In August 2020, then Secretary of State Mike Pompeo issued a statement, designating Confucius Institutes as a foreign mission of the People’s Republic of China [PRC], warning that the institutes “are funded by the PRC and part of the Chinese Communist Party’s global influence and propaganda apparatus.”
That statement no longer exists on the State Department’s website, but it appears, based on what is happening on college campuses in the United Kingdom, that Pompeo was correct. According to The Telegraph:
MPs have warned the institutes are effectively a front for the Chinese Communist Party to clamp down on critical views of China and that they are having a “chilling effect” on academic freedom.
Research seen by The Telegraph has uncovered evidence that Chinese bodies supervising Confucius Institutes appear to be using discriminatory employment policies to vet staff working on UK campuses and are attempting to replicate China’s legal regime, which restricts free speech.
Job applications posted by Chinese universities, which have partnerships to run Confucius Institutes with their British counterparts, including Cardiff, Southampton and Huddersfield, ask applicants to describe their “political profile/characteristics” and “ethnicity”.
What are Confucius Institutes? According to the Washington Post, they are “Chinese-language and cultural centers funded by grants from China — more than 1,000 have been established around the world, usually on university campuses. These institutes also work with local K-12 schools to open Confucius Classrooms, which offer programs for younger students.”
In a 2018 column, The Post’s Josh Rogin warned that Confucius Institutes threaten “the ability of the next generation of American leaders to learn, think and speak about realities in China and the true nature of the Communist Party regime.”

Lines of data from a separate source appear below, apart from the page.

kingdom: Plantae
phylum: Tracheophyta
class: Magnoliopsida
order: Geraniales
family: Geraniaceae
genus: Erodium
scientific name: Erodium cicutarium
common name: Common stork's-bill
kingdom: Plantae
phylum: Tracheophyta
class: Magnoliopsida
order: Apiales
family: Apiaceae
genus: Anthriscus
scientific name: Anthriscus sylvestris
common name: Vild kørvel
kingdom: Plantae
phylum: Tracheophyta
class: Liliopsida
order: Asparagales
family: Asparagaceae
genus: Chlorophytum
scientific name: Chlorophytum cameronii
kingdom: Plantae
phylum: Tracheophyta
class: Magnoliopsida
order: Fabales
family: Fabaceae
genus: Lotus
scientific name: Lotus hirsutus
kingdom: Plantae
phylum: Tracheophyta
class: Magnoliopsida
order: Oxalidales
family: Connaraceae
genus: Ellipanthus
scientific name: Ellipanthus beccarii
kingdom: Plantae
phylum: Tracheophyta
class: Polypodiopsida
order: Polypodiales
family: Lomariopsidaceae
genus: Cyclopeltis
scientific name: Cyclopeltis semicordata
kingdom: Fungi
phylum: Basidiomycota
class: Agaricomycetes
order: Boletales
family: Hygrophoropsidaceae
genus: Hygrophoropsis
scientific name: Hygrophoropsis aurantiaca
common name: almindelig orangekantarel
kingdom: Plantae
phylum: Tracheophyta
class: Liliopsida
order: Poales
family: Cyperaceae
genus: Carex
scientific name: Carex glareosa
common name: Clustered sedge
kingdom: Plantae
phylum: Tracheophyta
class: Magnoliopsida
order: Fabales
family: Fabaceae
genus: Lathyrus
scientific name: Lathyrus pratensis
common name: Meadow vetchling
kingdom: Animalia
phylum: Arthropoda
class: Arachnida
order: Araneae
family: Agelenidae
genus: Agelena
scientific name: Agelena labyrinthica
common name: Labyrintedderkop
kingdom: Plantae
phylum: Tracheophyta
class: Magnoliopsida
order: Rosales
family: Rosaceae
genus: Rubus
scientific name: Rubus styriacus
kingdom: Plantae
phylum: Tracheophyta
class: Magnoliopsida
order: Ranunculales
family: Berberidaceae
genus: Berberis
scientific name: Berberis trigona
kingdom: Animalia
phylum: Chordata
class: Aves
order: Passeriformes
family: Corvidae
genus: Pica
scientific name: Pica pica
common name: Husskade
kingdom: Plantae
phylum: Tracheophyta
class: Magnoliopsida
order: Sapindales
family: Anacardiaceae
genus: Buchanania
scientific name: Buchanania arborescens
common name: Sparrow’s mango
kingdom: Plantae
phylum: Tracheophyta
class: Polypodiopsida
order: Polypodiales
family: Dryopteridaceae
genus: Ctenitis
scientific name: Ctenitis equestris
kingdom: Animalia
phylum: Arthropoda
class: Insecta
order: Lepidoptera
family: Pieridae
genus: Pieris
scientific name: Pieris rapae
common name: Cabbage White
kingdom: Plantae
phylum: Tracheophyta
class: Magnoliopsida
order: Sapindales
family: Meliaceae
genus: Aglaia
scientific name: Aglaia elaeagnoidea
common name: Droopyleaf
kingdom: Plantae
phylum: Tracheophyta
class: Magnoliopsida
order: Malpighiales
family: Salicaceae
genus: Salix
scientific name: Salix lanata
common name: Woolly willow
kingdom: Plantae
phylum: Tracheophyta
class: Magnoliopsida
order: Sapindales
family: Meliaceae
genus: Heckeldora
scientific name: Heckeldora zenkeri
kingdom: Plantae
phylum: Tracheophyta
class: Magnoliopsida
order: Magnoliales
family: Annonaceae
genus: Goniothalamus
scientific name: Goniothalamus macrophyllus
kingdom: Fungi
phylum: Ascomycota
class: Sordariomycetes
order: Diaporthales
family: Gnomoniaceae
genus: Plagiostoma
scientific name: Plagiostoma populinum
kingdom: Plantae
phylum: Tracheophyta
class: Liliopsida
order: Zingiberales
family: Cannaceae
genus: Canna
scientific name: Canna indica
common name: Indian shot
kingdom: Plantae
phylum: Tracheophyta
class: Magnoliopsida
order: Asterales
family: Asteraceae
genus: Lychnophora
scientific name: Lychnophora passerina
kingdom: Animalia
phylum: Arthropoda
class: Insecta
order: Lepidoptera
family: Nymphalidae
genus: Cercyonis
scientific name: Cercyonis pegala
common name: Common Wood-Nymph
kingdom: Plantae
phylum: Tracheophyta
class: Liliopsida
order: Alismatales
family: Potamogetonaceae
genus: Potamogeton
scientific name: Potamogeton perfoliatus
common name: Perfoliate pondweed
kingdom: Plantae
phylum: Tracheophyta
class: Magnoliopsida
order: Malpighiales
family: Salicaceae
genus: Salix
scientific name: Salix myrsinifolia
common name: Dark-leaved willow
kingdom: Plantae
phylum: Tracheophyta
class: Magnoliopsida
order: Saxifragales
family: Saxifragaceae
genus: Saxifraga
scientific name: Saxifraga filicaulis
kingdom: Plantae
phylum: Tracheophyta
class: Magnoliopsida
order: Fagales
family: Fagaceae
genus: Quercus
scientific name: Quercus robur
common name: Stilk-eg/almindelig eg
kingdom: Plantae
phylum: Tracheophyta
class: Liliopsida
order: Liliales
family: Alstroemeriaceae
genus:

Beyond fears of student indoctrination, The Telegraph reports on how these institutes are also threatening academic freedom on UK campuses:
Job applications posted by Chinese universities, which have partnerships to run Confucius Institutes with their British counterparts, including Cardiff, Southampton and Huddersfield, ask applicants to describe their “political profile/characteristics” and “ethnicity”.
Sam Dunning, who is leading the research for the Henry Jackson Society, a foreign policy think tank, and the Committee for Freedom in Hong Kong, a pro-democracy organisation, said the application forms are seemingly being used to find out whether candidates are a Communist Party member or have any potentially problematic affiliations.
[ . . . ]
Anson Kwong, a researcher from Hong Kong now based in London, said: “By replicating China’s legal regime which restricts speech, Confucius Institutes have in fact successfully imported a regime of censorship onto British campuses.
“And our universities are indeed participating in the Communist Party’s systematic oppression of ethnic minorities and political dissidents. All this undermines our scholarship by corrupting our knowledge of China, so that we only get the official version of Chinese culture, society and history.”
In the U.S., about 104 of the 118 Institutes in the country closed starting around 2020. But according to Voice of America, they are beginning to return to schools following a rebrand:
But beginning in July 2020, as U.S. schools were closing the programs even before the State Department’s finding, the Chinese government reorganized and rebranded the Confucius Institutes’ parent department, the Office of Chinese Language Council International, also known as Hanban, as the Ministry of Education Center for Language Exchange and Cooperation (CLEC). The CLEC also spun off a separate organization, the Chinese International Education Foundation (CIEF), to fund and oversee Confucius Institutes and many of their replacements, according to Xinghuanet, a state-controlled news outlet.
As of June 2022, around 28 of those that closed have replaced their Confucius Institute with a similar program while 58 have “maintained close relationships with their former Confucius Institute partner,” according to a report by the National Association of Scholars.
The full report from NAS is worth a thorough read on the lengths the Confucius Institutes have gone to rebrand and camouflage themselves within universities under similar terms and arrangements. We’ll see whether these new centers will be more cautious about threats to academic freedom in the U.S.